"""
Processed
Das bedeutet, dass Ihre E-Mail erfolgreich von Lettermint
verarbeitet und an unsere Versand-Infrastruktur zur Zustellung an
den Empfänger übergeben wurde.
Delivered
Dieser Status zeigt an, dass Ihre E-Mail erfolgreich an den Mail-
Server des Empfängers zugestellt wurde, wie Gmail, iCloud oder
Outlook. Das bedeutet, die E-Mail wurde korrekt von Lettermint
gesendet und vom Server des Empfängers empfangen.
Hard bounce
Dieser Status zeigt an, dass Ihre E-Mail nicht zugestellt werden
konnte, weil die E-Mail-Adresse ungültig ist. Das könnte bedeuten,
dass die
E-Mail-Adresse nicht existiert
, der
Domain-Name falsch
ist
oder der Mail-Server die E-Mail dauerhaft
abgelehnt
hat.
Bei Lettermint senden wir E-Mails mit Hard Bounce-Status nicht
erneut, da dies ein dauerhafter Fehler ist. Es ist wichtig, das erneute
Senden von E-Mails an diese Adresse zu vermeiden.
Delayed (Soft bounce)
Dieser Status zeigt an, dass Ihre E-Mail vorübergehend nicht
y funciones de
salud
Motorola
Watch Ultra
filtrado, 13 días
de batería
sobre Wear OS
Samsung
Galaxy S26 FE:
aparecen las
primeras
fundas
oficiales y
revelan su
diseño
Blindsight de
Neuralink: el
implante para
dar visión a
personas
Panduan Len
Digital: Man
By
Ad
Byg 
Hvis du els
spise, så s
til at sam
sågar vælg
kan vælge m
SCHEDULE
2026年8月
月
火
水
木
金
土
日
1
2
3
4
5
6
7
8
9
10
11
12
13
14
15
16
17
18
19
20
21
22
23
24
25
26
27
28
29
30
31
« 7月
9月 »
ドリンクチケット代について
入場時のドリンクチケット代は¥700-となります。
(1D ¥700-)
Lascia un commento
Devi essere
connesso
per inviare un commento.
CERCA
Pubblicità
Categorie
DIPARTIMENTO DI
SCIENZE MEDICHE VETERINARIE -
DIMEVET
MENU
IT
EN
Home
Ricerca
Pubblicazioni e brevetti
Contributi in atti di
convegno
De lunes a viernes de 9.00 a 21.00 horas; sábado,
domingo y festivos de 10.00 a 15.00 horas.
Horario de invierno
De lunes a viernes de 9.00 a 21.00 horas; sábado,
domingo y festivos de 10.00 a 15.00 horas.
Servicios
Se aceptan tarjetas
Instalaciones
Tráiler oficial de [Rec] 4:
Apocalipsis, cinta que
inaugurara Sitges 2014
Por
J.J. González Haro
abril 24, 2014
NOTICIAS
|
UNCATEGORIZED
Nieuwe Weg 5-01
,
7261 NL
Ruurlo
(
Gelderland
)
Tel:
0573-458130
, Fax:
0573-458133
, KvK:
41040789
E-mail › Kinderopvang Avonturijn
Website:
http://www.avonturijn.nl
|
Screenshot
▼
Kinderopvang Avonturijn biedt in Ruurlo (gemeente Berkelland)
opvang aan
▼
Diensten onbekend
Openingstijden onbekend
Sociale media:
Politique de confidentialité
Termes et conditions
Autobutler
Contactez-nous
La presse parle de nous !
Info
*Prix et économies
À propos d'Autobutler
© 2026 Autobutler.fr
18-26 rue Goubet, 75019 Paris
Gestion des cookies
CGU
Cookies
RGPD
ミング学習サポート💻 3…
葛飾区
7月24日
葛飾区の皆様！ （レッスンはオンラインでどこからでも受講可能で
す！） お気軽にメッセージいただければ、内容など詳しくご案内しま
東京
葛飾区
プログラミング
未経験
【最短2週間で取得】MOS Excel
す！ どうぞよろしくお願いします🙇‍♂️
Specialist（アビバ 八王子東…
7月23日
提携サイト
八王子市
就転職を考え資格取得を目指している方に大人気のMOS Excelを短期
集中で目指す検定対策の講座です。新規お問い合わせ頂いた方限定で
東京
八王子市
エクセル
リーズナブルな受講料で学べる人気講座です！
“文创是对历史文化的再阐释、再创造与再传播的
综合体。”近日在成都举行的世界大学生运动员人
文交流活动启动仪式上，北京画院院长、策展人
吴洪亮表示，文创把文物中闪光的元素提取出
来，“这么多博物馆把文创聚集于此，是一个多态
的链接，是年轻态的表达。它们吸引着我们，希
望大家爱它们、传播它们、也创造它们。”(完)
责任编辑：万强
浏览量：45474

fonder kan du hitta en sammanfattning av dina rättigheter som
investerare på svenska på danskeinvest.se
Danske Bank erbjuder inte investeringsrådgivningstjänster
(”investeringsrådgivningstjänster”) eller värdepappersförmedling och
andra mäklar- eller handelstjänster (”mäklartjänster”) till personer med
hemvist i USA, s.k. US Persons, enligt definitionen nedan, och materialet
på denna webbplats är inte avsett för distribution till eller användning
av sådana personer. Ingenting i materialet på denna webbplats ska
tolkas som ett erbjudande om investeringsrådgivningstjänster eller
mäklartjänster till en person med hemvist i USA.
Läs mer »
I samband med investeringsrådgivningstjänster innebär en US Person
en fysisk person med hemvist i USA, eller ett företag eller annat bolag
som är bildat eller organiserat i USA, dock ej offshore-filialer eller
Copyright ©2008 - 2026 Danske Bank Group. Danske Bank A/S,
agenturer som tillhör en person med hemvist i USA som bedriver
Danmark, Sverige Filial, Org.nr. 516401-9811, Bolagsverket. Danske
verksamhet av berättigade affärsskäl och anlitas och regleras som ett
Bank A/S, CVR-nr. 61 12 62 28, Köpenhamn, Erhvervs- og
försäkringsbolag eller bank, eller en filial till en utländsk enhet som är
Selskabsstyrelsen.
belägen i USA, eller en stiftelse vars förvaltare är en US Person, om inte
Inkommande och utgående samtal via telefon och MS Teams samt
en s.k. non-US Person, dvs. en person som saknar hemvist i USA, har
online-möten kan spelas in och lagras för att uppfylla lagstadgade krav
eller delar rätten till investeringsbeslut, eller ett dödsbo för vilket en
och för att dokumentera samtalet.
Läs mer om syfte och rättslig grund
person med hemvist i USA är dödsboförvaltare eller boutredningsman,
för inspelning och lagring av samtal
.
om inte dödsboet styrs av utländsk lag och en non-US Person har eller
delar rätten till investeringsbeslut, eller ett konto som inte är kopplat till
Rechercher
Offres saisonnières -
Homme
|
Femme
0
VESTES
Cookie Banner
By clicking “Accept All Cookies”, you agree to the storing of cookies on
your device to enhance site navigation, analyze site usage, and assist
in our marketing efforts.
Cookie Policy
"""
:: PROBLEM REQUIREMENTS ::
The line above containing "I samband med", the line containing "belägen i USA, eller", and every line between them are to be transcribed exactly; no other line is wanted.

:: OUTPUT ::
I samband med investeringsrådgivningstjänster innebär en US Person
en fysisk person med hemvist i USA, eller ett företag eller annat bolag
som är bildat eller organiserat i USA, dock ej offshore-filialer eller
Copyright ©2008 - 2026 Danske Bank Group. Danske Bank A/S,
agenturer som tillhör en person med hemvist i USA som bedriver
Danmark, Sverige Filial, Org.nr. 516401-9811, Bolagsverket. Danske
verksamhet av berättigade affärsskäl och anlitas och regleras som ett
Bank A/S, CVR-nr. 61 12 62 28, Köpenhamn, Erhvervs- og
försäkringsbolag eller bank, eller en filial till en utländsk enhet som är
Selskabsstyrelsen.
belägen i USA, eller en stiftelse vars förvaltare är en US Person, om inte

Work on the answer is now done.